Сережа Скупой заканчивал аспирантуру и по-прежнему жил на истоке Комсомольского проспекта, хотя за то время, пока меня в Москве не было, успел жениться, прописаться к жене, правда, в коммуналку, далековато, правда, от цивилизации, от метро «Сокольники» еще полчаса на трамвае пилить, успел и развестись… В ДЭЗе давно не работал — платил и, по его словам, немало за то, что продолжал числиться по метельному ведомству и жить на служебной жилплощади… Скупой, кстати, это не прозвище, а натуральная фамилия, как жаловался Сережа, весьма нерачительная: он никому не мог отказать в просьбе занять двадцать-тридцать-сто до получки, чем все его знакомые всю жизнь успешно пользовались… По этой причине, а также по той, что Сережа был сибарит, жить любил изящно, ему бы лордом Байроном родиться, иль хотя бы Шелли, зарабатывать приходилось Сереже много. Он окончил наш филфак, отделение «Русский как иностранный», хорошее, хитрое отделение, академических знаний оно давало почти столь много и основательно, как и фундаментальное, русское отделение, но, как и на романо-германском, здесь прилично изучали два языка — Сережа знал английский и французский…

Кормил меня Сережа тушеными овощами, долго ждали, пока приготовленные помидоры-баклажаны-перцы охладятся… Я сильно подозревал, что мяса у Сережи в доме давно не водилось, но вот так он устроен: тушеные овощи горячими не едят…
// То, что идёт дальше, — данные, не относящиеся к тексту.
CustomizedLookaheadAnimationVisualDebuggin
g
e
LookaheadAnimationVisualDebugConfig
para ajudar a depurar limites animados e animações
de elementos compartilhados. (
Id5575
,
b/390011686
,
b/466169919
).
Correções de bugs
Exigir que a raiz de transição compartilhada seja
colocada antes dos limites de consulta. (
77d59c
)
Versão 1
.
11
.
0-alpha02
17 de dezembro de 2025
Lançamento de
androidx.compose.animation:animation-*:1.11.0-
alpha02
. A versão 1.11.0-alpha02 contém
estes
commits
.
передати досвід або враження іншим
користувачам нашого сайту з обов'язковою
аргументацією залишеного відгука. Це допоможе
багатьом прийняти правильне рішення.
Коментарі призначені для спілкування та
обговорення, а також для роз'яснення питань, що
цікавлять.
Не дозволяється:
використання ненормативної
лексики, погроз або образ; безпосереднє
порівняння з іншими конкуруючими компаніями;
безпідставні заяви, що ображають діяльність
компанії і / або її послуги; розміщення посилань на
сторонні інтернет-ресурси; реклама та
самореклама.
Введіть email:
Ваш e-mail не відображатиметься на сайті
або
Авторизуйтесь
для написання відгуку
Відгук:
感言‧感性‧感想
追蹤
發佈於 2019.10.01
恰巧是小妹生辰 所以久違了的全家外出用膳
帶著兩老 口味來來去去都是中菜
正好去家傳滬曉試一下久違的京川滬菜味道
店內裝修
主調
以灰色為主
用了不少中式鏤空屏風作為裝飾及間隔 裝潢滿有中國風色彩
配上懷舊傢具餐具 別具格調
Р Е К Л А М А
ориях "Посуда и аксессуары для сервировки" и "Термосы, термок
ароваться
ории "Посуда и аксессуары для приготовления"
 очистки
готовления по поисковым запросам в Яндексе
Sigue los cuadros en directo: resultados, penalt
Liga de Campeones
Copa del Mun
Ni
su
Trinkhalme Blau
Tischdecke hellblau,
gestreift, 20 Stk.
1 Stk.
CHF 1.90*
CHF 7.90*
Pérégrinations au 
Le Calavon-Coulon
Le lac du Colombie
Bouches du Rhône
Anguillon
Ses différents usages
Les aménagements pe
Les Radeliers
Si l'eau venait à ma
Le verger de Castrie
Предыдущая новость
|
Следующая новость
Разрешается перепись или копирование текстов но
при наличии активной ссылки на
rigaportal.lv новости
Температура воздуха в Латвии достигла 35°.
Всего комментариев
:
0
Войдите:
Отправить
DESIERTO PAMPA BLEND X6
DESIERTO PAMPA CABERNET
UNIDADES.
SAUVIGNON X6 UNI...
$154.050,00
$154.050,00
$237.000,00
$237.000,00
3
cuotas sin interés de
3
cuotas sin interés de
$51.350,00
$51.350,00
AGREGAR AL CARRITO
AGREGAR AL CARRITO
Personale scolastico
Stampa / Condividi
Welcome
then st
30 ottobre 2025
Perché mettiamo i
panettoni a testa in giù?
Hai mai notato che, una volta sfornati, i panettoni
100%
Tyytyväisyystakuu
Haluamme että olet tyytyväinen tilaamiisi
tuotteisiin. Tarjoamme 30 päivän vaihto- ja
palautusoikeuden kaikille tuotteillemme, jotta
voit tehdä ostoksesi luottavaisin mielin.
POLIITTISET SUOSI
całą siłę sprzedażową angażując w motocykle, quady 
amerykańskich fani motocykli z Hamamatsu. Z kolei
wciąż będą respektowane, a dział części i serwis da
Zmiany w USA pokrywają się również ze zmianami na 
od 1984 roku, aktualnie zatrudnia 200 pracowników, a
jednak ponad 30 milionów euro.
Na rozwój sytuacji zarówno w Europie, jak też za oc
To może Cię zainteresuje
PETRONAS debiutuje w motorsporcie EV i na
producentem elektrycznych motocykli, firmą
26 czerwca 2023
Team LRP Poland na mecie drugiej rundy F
Наконец, Сергей поставил на стол тарелки с ужином и… бутылку «Камю» семилетней выдержки… Для осени 1991-го года, когда овальные сигареты без фильтра типа «Прима» — паслен с соломой пополам, продавались по карточкам, когда пустыми были полки даже в магазинах «Березка» на Киевской и на Сиреневом бульваре, не говоря о заштатных «Кулинариях» и продмагах, когда московские старухи жили тем, что выстраивались по длине всей улицы Горького-Тверской, продавая те же сигареты, которые час назад купили на противоположной стороне на пятьдесят копеек дешевле у такой же бесконечной вереницы московских стариков, когда бутылку водки подозрительного осетинского разлива можно было купить только у спиртоносов, по цене авиабилета из Москвы до Киева, который, впрочем, прибрести по своей цене было невозможно, — это было так удивительно, словно бы в дверь твоей квартиры на окраине Магадана, где ты уж год сидел без копейки денег и надежд на лучшее, злой, голодный и небритый, позвонили, ты открыл, а на пороге стоял Дэвид Бэкхем в футболке «Макдоналдса» и спрашивал: «Пиццу заказывали?»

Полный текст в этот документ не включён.